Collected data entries

▬▬▬▬▬▬▬▬▬▬

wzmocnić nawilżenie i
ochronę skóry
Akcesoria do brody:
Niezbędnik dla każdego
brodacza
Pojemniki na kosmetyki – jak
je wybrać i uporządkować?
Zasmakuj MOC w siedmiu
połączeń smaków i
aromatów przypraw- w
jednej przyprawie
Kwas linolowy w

▬▬▬▬▬▬▬▬▬▬

Problem
The required output is every line from the one with "Zasmakuj MOC w siedmiu" to the final line of the entries, repeated exactly and with nothing else.

Solved exercise
Zasmakuj MOC w siedmiu
połączeń smaków i
aromatów przypraw- w
jednej przyprawie
Kwas linolowy w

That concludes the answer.